Stored items

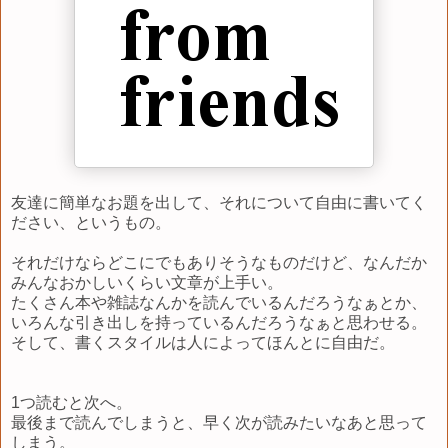
友達に簡単なお題を出して、それについて自由に書いてく
ださい、というもの。
それだけならどこにでもありそうなものだけど、なんだか
みんなおかしいくらい文章が上手い。
たくさん本や雑誌なんかを読んでいるんだろうなぁとか、
いろんな引き出しを持っているんだろうなぁと思わせる。
そして、書くスタイルは人によってほんとに自由だ。
1つ読むと次へ。
最後まで読んでしまうと、早く次が読みたいなあと思って
しまう。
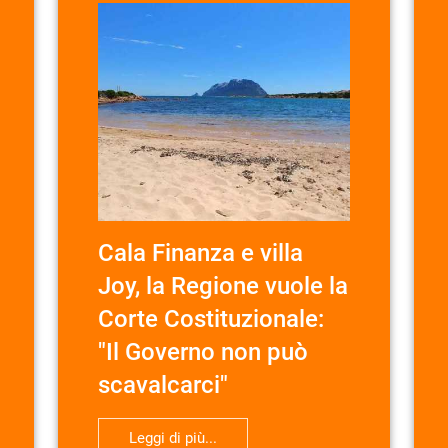
Cala Finanza e villa
Joy, la Regione vuole la
Corte Costituzionale:
"Il Governo non può
scavalcarci"
Leggi di più...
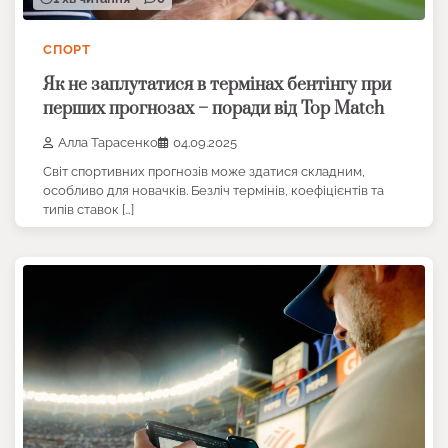
СПОРТ
Як не заплутатися в термінах бентінгу при
перших прогнозах – поради від Top Match
Алла Тарасенко
04.09.2025
Світ спортивних прогнозів може здатися складним,
особливо для новачків. Безліч термінів, коефіцієнтів та
типів ставок […]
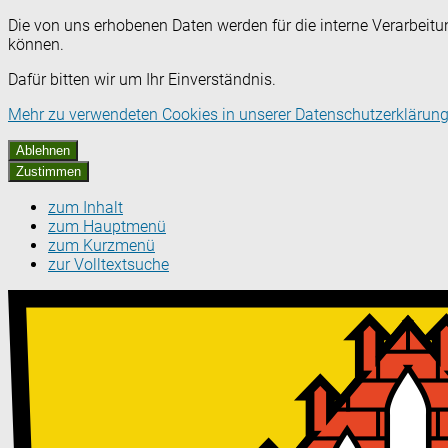
Die von uns erhobenen Daten werden für die interne Verarbeitu
können.
Dafür bitten wir um Ihr Einverständnis.
Mehr zu verwendeten Cookies in unserer Datenschutzerklärung
Ablehnen
Zustimmen
zum Inhalt
zum Hauptmenü
zum Kurzmenü
zur Volltextsuche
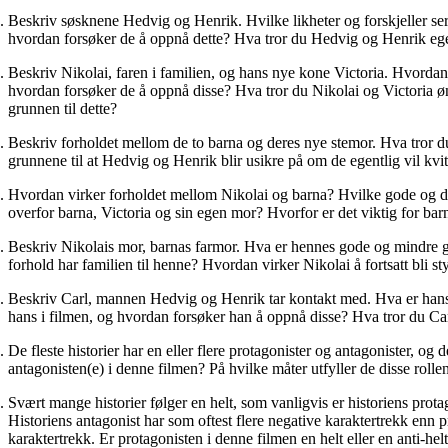
Beskriv søsknene Hedvig og Henrik. Hvilke likheter og forskjeller se
hvordan forsøker de å oppnå dette? Hva tror du Hedvig og Henrik egent
Beskriv Nikolai, faren i familien, og hans nye kone Victoria. Hvorda
hvordan forsøker de å oppnå disse? Hva tror du Nikolai og Victoria øns
grunnen til dette?
Beskriv forholdet mellom de to barna og deres nye stemor. Hva tror du 
grunnene til at Hedvig og Henrik blir usikre på om de egentlig vil kvi
Hvordan virker forholdet mellom Nikolai og barna? Hvilke gode og dårlig
overfor barna, Victoria og sin egen mor? Hvorfor er det viktig for barn
Beskriv Nikolais mor, barnas farmor. Hva er hennes gode og mindre g
forhold har familien til henne? Hvordan virker Nikolai å fortsatt bli s
Beskriv Carl, mannen Hedvig og Henrik tar kontakt med. Hva er hans g
hans i filmen, og hvordan forsøker han å oppnå disse? Hva tror du Carl
De fleste historier har en eller flere protagonister og antagonister, o
antagonisten(e) i denne filmen? På hvilke måter utfyller de disse rol
Svært mange historier følger en helt, som vanligvis er historiens protago
Historiens antagonist har som oftest flere negative karaktertrekk enn 
karaktertrekk. Er protagonisten i denne filmen en helt eller en anti-he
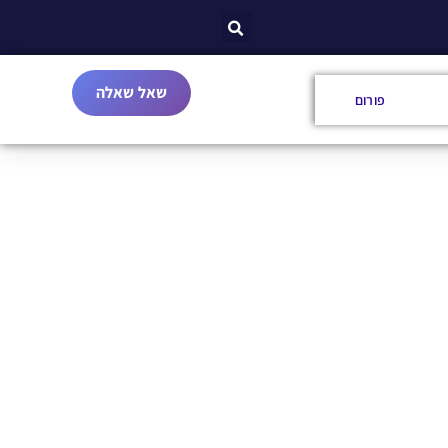
שאל שאלה
פורום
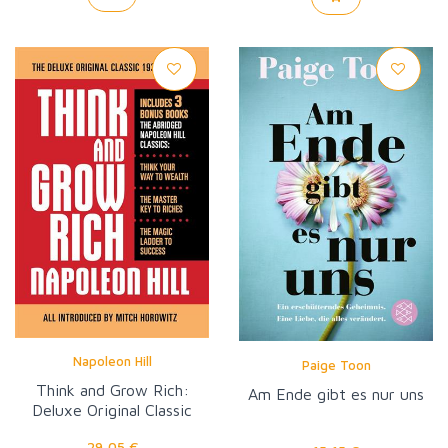
Napoleon Hill
Paige Toon
Think and Grow Rich:
Am Ende gibt es nur uns
Deluxe Original Classic
1937 Ed.
29,05 €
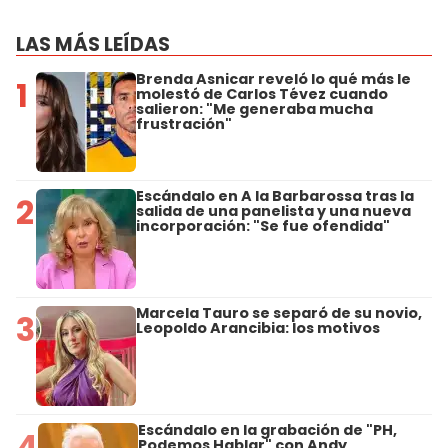
LAS MÁS LEÍDAS
Brenda Asnicar reveló lo qué más le
1
molestó de Carlos Tévez cuando
salieron: "Me generaba mucha
frustración"
Escándalo en A la Barbarossa tras la
2
salida de una panelista y una nueva
incorporación: "Se fue ofendida"
Marcela Tauro se separó de su novio,
3
Leopoldo Arancibia: los motivos
Escándalo en la grabación de "PH,
4
Podemos Hablar" con Andy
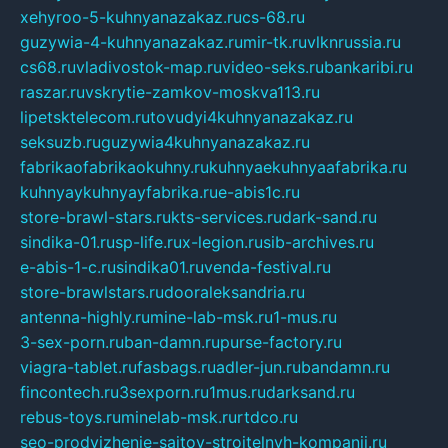
xehyroo-5-kuhnyanazakaz.ru
cs-68.ru
guzywia-4-kuhnyanazakaz.ru
mir-tk.ru
vlknrussia.ru
cs68.ru
vladivostok-map.ru
video-seks.ru
bankaribi.ru
raszar.ru
vskrytie-zamkov-moskva113.ru
lipetsktelecom.ru
tovudyi4kuhnyanazakaz.ru
seksuzb.ru
guzywia4kuhnyanazakaz.ru
fabrikaofabrikaokuhny.ru
kuhnyaekuhnyaafabrika.ru
kuhnyaykuhnyayfabrika.ru
e-abis1c.ru
store-brawl-stars.ru
kts-services.ru
dark-sand.ru
sindika-01.ru
sp-life.ru
x-legion.ru
sib-archives.ru
e-abis-1-c.ru
sindika01.ru
venda-festival.ru
store-brawlstars.ru
dooraleksandria.ru
antenna-highly.ru
mine-lab-msk.ru
1-mus.ru
3-sex-porn.ru
ban-damn.ru
purse-factory.ru
viagra-tablet.ru
fasbags.ru
adler-jun.ru
bandamn.ru
fincontech.ru
3sexporn.ru
1mus.ru
darksand.ru
rebus-toys.ru
minelab-msk.ru
rtdco.ru
seo-prodvizhenie-sajtov-stroitelnyh-kompanij.ru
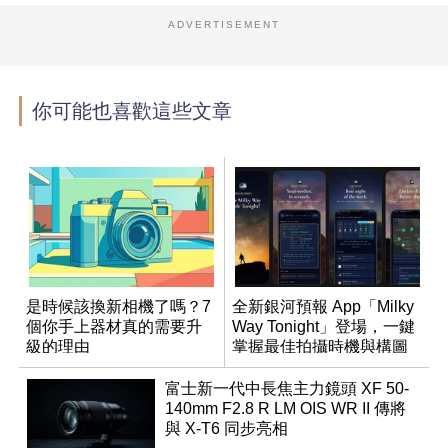
ADVERTISEMENT
你可能也喜歡這些文章
是時候該換新相機了嗎？7
全新銀河預報 App「Milky
個你手上器材真的需要升
Way Tonight」登場，一鍵
級的理由
掌握最佳拍攝時機與構圖
富士新一代中長焦主力鏡頭 XF 50-
140mm F2.8 R LM OIS WR II 傳將
與 X-T6 同步亮相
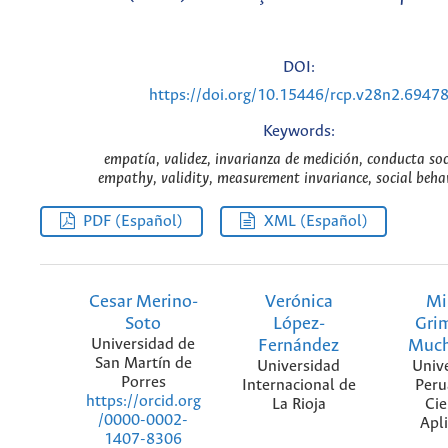
DOI:
https://doi.org/10.15446/rcp.v28n2.6947
Keywords:
empatía, validez, invarianza de medición, conducta soc
empathy, validity, measurement invariance, social beha
PDF (Español)
XML (Español)
Cesar Merino-
Verónica
Mi
Soto
López-
Gri
Universidad de
Fernández
Much
San Martín de
Universidad
Univ
Porres
Internacional de
Peru
https://orcid.org
La Rioja
Cie
/0000-0002-
Apl
1407-8306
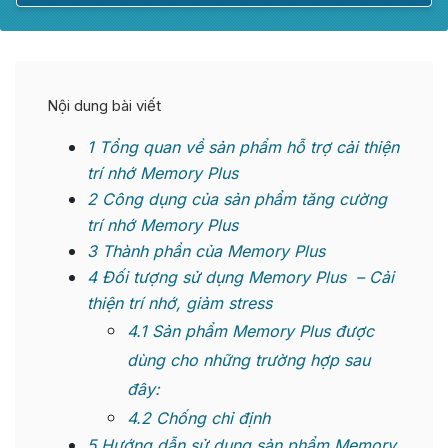
Nội dung bài viết
1
Tổng quan về sản phẩm hỗ trợ cải thiện
trí nhớ Memory Plus
2
Công dụng của sản phẩm tăng cường
trí nhớ Memory Plus
3
Thành phần của Memory Plus
4
Đối tượng sử dụng Memory Plus – Cải
thiện trí nhớ, giảm stress
4.1
Sản phẩm Memory Plus được
dùng cho những trường hợp sau
đây:
4.2
Chống chỉ định
5
Hướng dẫn sử dụng sản phẩm Memory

→ **Instructions for the task**
Only the lines from the one containing "Nội dung bài viết" through the last line above belong in your answer. Retype them exactly.

→ **Task result**
Nội dung bài viết
1
Tổng quan về sản phẩm hỗ trợ cải thiện
trí nhớ Memory Plus
2
Công dụng của sản phẩm tăng cường
trí nhớ Memory Plus
3
Thành phần của Memory Plus
4
Đối tượng sử dụng Memory Plus – Cải
thiện trí nhớ, giảm stress
4.1
Sản phẩm Memory Plus được
dùng cho những trường hợp sau
đây:
4.2
Chống chỉ định
5
Hướng dẫn sử dụng sản phẩm Memory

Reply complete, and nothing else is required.